If the whole idea of Dear-Dope-a-Care is to insure the uninsured, why do these bills still leave millions of uninsured Americans after full implementation?
Wouldn’t it be better to offer healthcare coupons - a food stamp for the sick so to speak -to the uninsured rather than destroy the entire system?
Wouldn’t it be better to try things that don’t put the country another 2 TRILLION dollars in debt before we sign on to that debt?
You know, sort of like using a rake to stir the leaf fire to allow more air into the fire for cleaner combustion or God forbid, throwing a bit of kerosene on to it so it'll burn hotter.
Allowing health insurers to compete across state lines doesn’t cost anything.
Reforming tort law doesn’t cost anything.
Giving Dr.s tax incentives to treat the poor doesn’t cost anything.
When you propose a no cost solution for your smoldering leaves to the fire captain, he tells you, “Look bub, we have a neighborhood crisis here. Do you see all of these men and all of this equipment? We gotta do something.”
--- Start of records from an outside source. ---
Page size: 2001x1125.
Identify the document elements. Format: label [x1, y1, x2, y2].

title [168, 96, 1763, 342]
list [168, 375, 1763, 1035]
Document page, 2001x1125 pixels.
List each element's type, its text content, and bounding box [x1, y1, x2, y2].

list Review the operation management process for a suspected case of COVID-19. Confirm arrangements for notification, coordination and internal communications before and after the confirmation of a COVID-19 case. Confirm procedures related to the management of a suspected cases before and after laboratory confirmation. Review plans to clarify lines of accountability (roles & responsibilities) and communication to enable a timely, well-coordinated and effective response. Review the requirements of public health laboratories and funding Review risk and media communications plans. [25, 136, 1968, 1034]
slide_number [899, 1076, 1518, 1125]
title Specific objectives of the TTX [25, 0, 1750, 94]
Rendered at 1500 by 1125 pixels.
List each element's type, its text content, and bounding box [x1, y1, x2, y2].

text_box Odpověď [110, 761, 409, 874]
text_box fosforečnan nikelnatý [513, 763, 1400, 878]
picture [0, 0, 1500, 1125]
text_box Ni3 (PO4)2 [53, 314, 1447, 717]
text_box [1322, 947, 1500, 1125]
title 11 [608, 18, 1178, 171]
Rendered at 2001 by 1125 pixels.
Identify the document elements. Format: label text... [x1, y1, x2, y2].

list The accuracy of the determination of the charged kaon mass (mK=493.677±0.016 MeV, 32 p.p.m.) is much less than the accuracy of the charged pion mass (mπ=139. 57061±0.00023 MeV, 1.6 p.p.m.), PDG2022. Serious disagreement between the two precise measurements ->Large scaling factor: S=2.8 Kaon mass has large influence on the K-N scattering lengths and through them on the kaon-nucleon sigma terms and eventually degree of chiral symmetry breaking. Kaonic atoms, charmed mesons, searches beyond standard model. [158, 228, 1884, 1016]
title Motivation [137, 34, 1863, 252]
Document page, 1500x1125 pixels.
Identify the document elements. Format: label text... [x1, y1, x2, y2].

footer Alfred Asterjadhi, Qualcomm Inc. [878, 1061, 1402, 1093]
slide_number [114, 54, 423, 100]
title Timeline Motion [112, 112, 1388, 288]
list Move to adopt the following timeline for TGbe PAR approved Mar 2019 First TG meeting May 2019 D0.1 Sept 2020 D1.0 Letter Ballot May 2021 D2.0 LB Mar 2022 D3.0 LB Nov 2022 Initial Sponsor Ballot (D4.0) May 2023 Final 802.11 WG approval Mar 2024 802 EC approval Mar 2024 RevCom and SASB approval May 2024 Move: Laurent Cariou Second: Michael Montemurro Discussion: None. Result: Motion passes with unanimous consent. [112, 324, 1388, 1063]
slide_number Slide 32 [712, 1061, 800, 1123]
So as we all too often do, we listen. We evacuate. When we return to our once beautiful neighborhood, it has been pretty much destroyed by the firemen, and it’ll never be the same again. Oh yeah, and the burning leaves – the proximate cause of all the destruction – are still smoldering at the curb.
Call your Senator/fireman today.
Apologies to firefighters everywhere for the analogy.